● **Provided data**:
########################################

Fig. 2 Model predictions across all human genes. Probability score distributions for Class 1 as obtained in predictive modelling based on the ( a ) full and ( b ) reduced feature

########################################

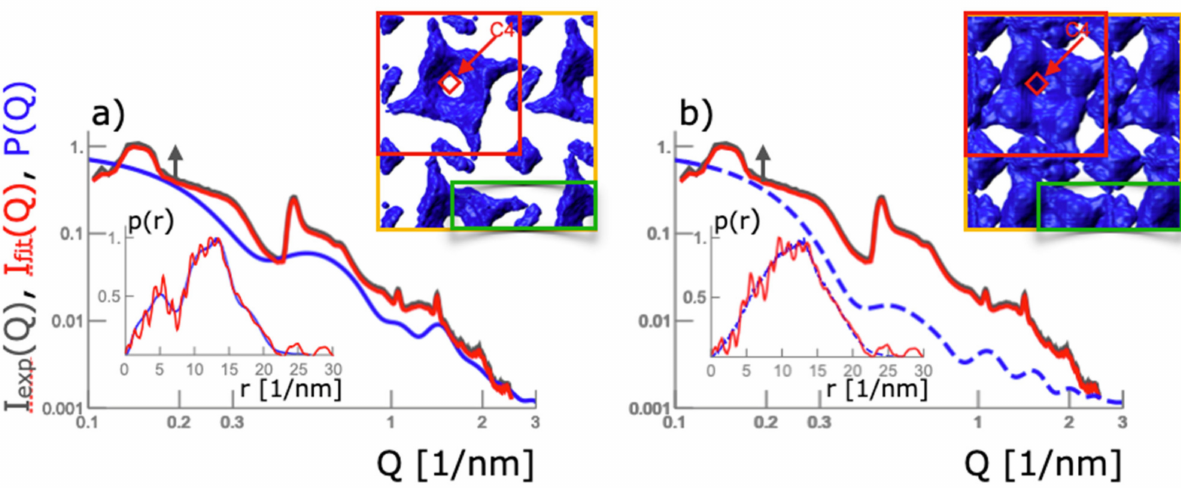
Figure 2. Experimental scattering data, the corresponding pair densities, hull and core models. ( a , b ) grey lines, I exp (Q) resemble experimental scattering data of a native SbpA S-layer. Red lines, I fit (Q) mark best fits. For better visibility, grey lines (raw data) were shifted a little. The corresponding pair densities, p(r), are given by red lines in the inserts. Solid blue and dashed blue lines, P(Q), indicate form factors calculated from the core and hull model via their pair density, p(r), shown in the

########################################

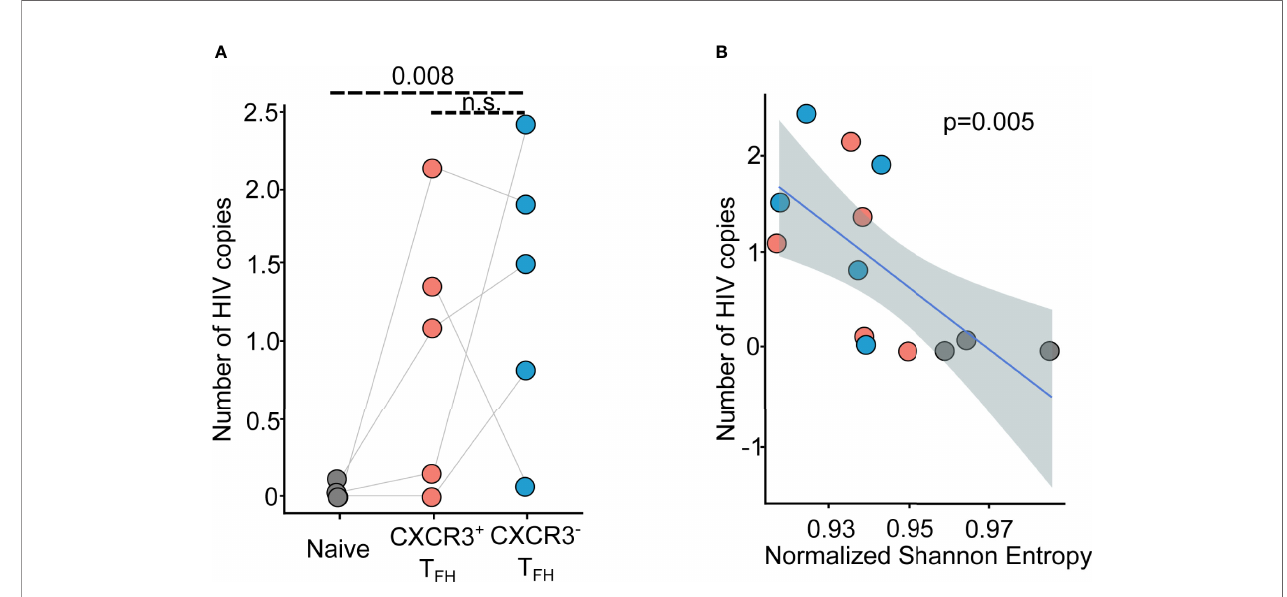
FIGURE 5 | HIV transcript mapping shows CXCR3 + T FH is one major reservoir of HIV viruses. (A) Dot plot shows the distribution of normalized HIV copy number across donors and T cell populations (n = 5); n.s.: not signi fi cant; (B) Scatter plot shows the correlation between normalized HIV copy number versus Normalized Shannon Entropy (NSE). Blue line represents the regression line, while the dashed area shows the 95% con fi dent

########################################

● **Your goal**: Your answer should be the lines of the records that include the word "dashed".

● **Solution for this problem**:
Figure 2. Experimental scattering data, the corresponding pair densities, hull and core models. ( a , b ) grey lines, I exp (Q) resemble experimental scattering data of a native SbpA S-layer. Red lines, I fit (Q) mark best fits. For better visibility, grey lines (raw data) were shifted a little. The corresponding pair densities, p(r), are given by red lines in the inserts. Solid blue and dashed blue lines, P(Q), indicate form factors calculated from the core and hull model via their pair density, p(r), shown in the
FIGURE 5 | HIV transcript mapping shows CXCR3 + T FH is one major reservoir of HIV viruses. (A) Dot plot shows the distribution of normalized HIV copy number across donors and T cell populations (n = 5); n.s.: not signi fi cant; (B) Scatter plot shows the correlation between normalized HIV copy number versus Normalized Shannon Entropy (NSE). Blue line represents the regression line, while the dashed area shows the 95% con fi dent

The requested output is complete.